## [To do]
Would you output the listing exactly, with every image omitted?

## [Data supplied]
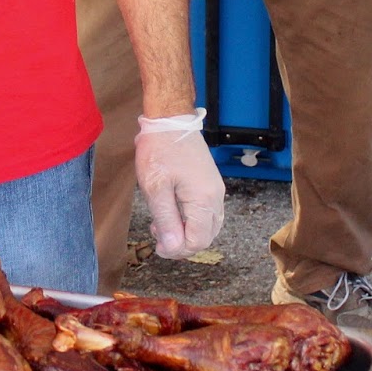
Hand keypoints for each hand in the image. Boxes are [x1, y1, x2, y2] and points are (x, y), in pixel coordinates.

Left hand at [134, 110, 224, 258]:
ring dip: (186, 233)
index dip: (177, 250)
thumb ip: (166, 220)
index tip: (157, 247)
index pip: (197, 241)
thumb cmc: (160, 150)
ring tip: (161, 225)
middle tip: (158, 237)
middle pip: (206, 236)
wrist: (170, 120)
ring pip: (208, 226)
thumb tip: (172, 247)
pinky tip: (172, 212)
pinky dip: (191, 220)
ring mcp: (215, 190)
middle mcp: (215, 197)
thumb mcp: (156, 188)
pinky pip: (206, 213)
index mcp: (204, 200)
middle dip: (182, 244)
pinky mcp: (210, 183)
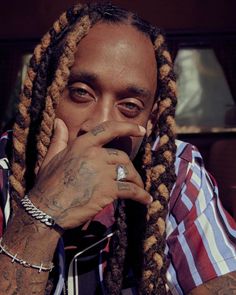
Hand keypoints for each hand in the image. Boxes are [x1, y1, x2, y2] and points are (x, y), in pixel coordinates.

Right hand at [29, 119, 151, 229]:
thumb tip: (58, 121)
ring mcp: (102, 172)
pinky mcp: (107, 190)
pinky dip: (141, 195)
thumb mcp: (51, 157)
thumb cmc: (48, 184)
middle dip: (130, 168)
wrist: (47, 209)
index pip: (109, 129)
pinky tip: (146, 200)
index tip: (141, 129)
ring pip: (128, 172)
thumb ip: (59, 138)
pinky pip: (130, 190)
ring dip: (136, 182)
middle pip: (123, 157)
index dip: (127, 127)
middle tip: (133, 178)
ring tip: (140, 190)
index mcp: (82, 144)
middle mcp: (94, 154)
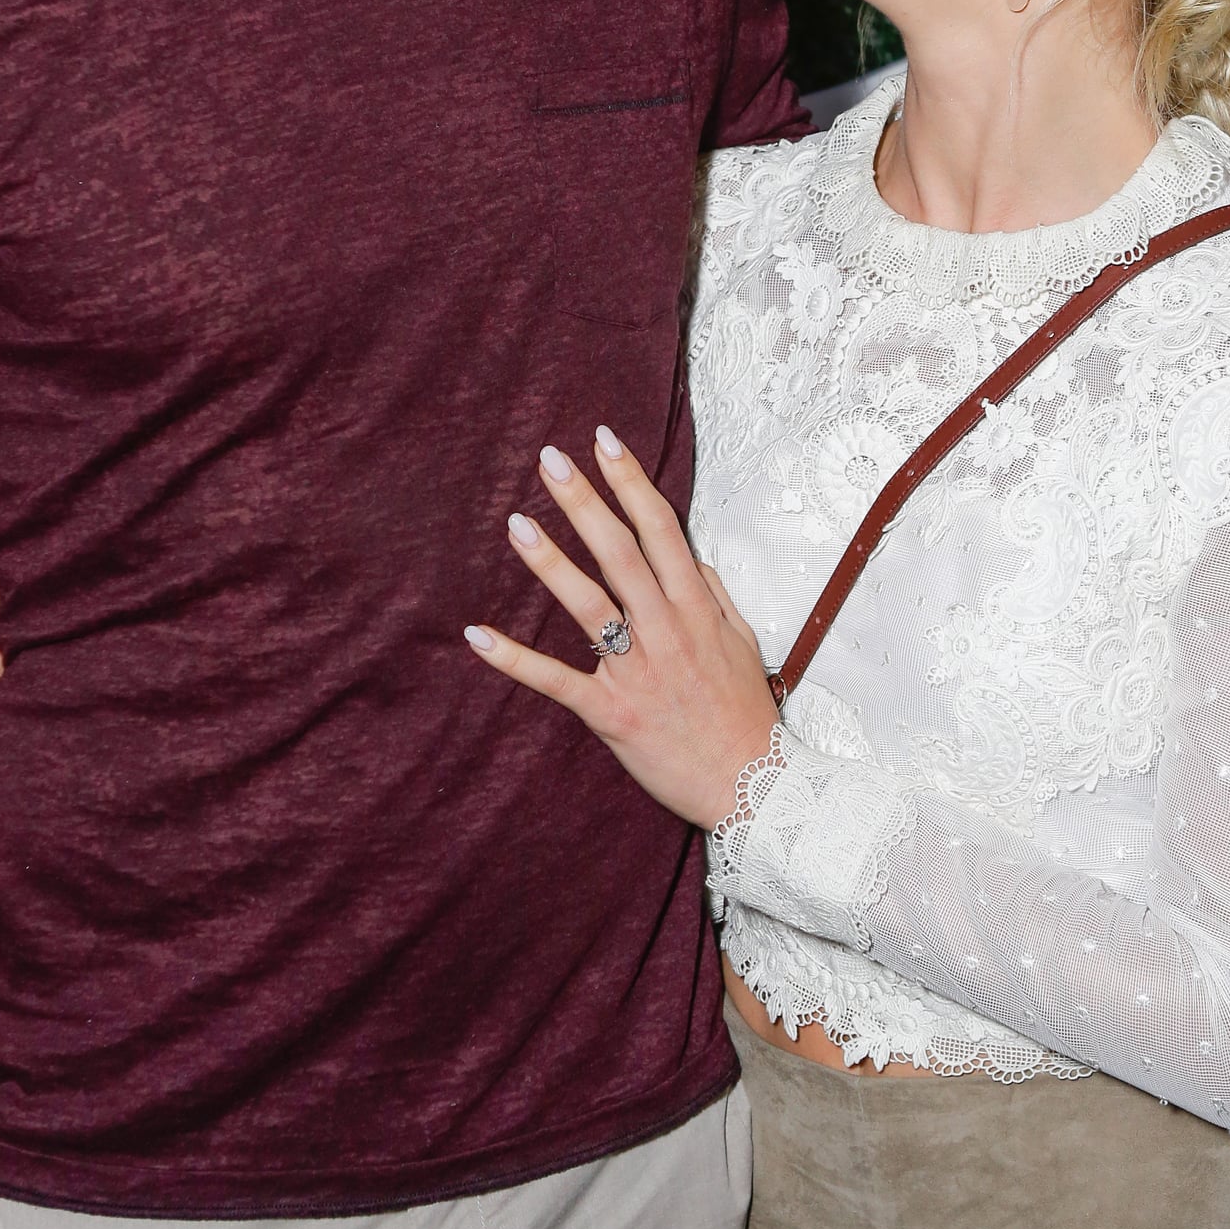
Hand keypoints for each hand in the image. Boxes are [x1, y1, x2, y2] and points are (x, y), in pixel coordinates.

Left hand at [465, 428, 777, 829]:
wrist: (751, 786)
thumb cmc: (744, 715)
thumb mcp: (743, 643)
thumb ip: (713, 593)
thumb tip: (685, 555)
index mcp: (697, 609)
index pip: (661, 530)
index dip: (631, 483)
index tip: (604, 442)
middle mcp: (667, 631)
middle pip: (621, 553)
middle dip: (586, 502)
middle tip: (550, 460)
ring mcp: (638, 672)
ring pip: (590, 606)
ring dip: (551, 563)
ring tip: (517, 523)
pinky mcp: (612, 713)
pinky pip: (557, 681)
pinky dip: (514, 660)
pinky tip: (478, 635)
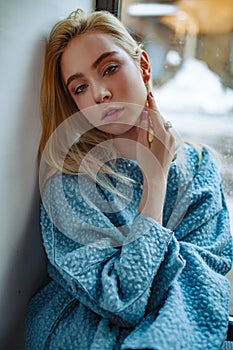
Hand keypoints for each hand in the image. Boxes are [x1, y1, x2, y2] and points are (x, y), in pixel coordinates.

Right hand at [136, 92, 176, 222]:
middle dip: (154, 110)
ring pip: (164, 124)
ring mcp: (173, 140)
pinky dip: (160, 126)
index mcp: (161, 135)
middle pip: (161, 118)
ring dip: (157, 118)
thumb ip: (144, 128)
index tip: (149, 94)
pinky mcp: (173, 144)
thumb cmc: (146, 162)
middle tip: (147, 100)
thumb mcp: (142, 145)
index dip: (152, 104)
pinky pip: (167, 130)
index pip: (156, 115)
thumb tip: (145, 114)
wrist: (157, 177)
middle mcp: (170, 135)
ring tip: (148, 112)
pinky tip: (154, 125)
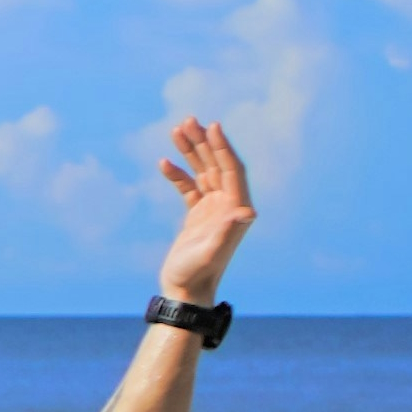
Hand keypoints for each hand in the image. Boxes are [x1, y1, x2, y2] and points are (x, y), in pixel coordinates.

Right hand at [156, 120, 255, 305]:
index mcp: (236, 209)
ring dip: (190, 151)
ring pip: (202, 171)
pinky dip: (177, 174)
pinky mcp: (197, 215)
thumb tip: (248, 213)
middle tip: (188, 120)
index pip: (232, 170)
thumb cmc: (197, 274)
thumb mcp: (211, 252)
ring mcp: (212, 209)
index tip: (213, 126)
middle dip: (204, 142)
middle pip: (217, 165)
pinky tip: (164, 162)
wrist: (185, 291)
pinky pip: (188, 187)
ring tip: (176, 130)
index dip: (223, 147)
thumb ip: (227, 231)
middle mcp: (228, 206)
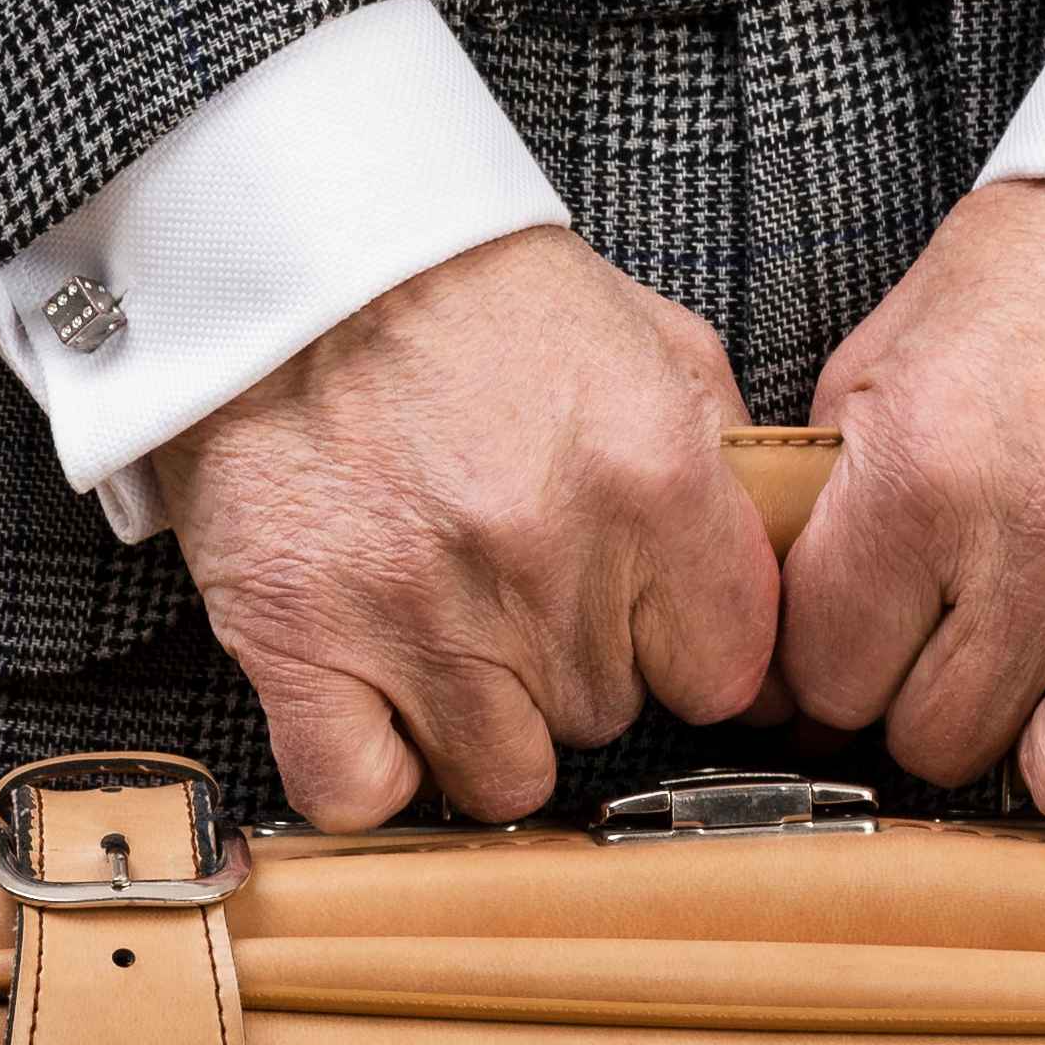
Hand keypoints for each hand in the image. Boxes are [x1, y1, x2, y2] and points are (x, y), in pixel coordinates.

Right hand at [152, 226, 781, 827]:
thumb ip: (714, 451)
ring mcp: (418, 616)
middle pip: (606, 720)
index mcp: (647, 478)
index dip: (686, 655)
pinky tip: (375, 713)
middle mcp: (542, 562)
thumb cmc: (460, 285)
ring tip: (446, 647)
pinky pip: (362, 793)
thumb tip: (755, 565)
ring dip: (481, 730)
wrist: (288, 251)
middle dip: (572, 670)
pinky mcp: (301, 645)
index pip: (723, 671)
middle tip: (516, 593)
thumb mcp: (640, 330)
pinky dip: (372, 773)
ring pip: (501, 779)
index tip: (646, 629)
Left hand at [776, 178, 1044, 827]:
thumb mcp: (892, 349)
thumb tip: (795, 624)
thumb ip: (835, 492)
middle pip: (938, 742)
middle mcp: (1042, 548)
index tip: (857, 650)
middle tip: (957, 648)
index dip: (830, 671)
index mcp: (925, 477)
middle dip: (930, 703)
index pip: (829, 674)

## [Exercise solution]
Hand keypoints for each hand in the image. Boxes are [x1, y1, x2, y2] and points are (x, y), in pixel coordinates.

Left hand at [134, 110, 224, 258]:
ring dip: (186, 233)
index dip: (177, 250)
thumb ip: (166, 220)
index tip: (157, 247)
index pip: (197, 241)
thumb cmc: (160, 150)
ring tip: (161, 225)
middle tip: (158, 237)
middle pip: (206, 236)
wrist: (170, 120)
ring pip: (208, 226)
thumb tip: (172, 247)
pinky tip: (172, 212)
pinky dip: (191, 220)
ring mcp: (215, 190)
middle mcp: (215, 197)
thumb mcp: (156, 188)
pinky pip: (206, 213)
index mcp: (204, 200)
middle dip: (182, 244)
pinky mcp: (210, 183)
Hand keypoints for each hand in the image. Boxes are [x1, y1, x2, y2] and points are (x, y), in pixel coordinates.

Right hand at [29, 119, 151, 229]:
thumb tip: (58, 121)
ring mcp: (102, 172)
pinky mcp: (107, 190)
pinky dip: (141, 195)
thumb mcp: (51, 157)
thumb cmc: (48, 184)
middle dip: (130, 168)
wrist: (47, 209)
index pip: (109, 129)
pinky tip: (146, 200)
index tip: (141, 129)
ring pip: (128, 172)
thumb ip: (59, 138)
pinky pip: (130, 190)
ring dip: (136, 182)
middle pip: (123, 157)
index dip: (127, 127)
middle tip: (133, 178)
ring tip: (140, 190)
index mcp: (82, 144)
middle mcp: (94, 154)
Hand keypoints for each hand in the image. Boxes are [x1, y1, x2, y2] and points are (x, y), in pixel coordinates.

Left hand at [465, 428, 777, 829]:
wrist: (751, 786)
thumb cmc: (744, 715)
thumb mcp: (743, 643)
thumb ip: (713, 593)
thumb tip: (685, 555)
index mcp: (697, 609)
index pip: (661, 530)
index dip: (631, 483)
index tip: (604, 442)
middle mcp: (667, 631)
middle pip: (621, 553)
middle dip: (586, 502)
middle tip: (550, 460)
ring mcp: (638, 672)
ring pip: (590, 606)
ring dip: (551, 563)
ring tip: (517, 523)
pinky mcp: (612, 713)
pinky pip: (557, 681)
pinky dip: (514, 660)
pinky tip: (478, 635)
Hand keypoints for each hand in the image. Boxes are [x1, y1, x2, y2] and points are (x, y), in pixel coordinates.

Right hand at [136, 92, 176, 222]:
middle dip: (154, 110)
ring pip: (164, 124)
ring mcp: (173, 140)
pinky dip: (160, 126)
index mcp: (161, 135)
middle pip: (161, 118)
ring dip: (157, 118)
thumb ip: (144, 128)
index tip: (149, 94)
pinky mcp: (173, 144)
thumb cmc: (146, 162)
middle tip: (147, 100)
thumb mcp: (142, 145)
index dip: (152, 104)
pinky pip: (167, 130)
index pip: (156, 115)
thumb tip: (145, 114)
wrist: (157, 177)
middle mcp: (170, 135)
ring tip: (148, 112)
pinky tip: (154, 125)
Hand keypoints for each hand in the image. Boxes are [x1, y1, x2, y2] and points are (x, y), in pixel coordinates.

Right hand at [156, 120, 255, 305]:
index mcp: (236, 209)
ring dip: (190, 151)
ring pip: (202, 171)
pinky dip: (177, 174)
pinky mcp: (197, 215)
thumb tip: (248, 213)
middle tip: (188, 120)
index pip: (232, 170)
thumb cmc: (197, 274)
thumb mcp: (211, 252)
ring mcp: (212, 209)
index tip: (213, 126)
middle dip: (204, 142)
middle pip: (217, 165)
pinky tip: (164, 162)
wrist: (185, 291)
pinky pip: (188, 187)
ring tip: (176, 130)
index dip: (223, 147)
thumb ip: (227, 231)
middle mcp: (228, 206)
Hand keypoints for each hand in the image. Boxes are [x1, y1, x2, y2] and points are (x, y), in pixel coordinates.

Right hand at [152, 226, 781, 827]:
thumb ip: (714, 451)
ring mcp: (418, 616)
middle pip: (606, 720)
index mcp: (647, 478)
index dip: (686, 655)
pinky tip: (375, 713)
middle mcp: (542, 562)
thumb cmc: (460, 285)
ring tip: (446, 647)
pinky pip: (362, 793)
thumb tip: (755, 565)
ring dip: (481, 730)
wrist: (288, 251)
middle dip: (572, 670)
pinky mcp: (301, 645)
index pip: (723, 671)
middle tip: (516, 593)
thumb mcp: (640, 330)
pinky dip: (372, 773)
ring pip: (501, 779)
index tip: (646, 629)
Left hand at [776, 178, 1044, 827]:
thumb mcp: (892, 349)
thumb tip: (795, 624)
thumb ip: (835, 492)
middle pip: (938, 742)
middle mcp: (1042, 548)
index tip: (857, 650)
middle tip: (957, 648)
index dip: (830, 671)
index mcp: (925, 477)
middle dip: (930, 703)
index pip: (829, 674)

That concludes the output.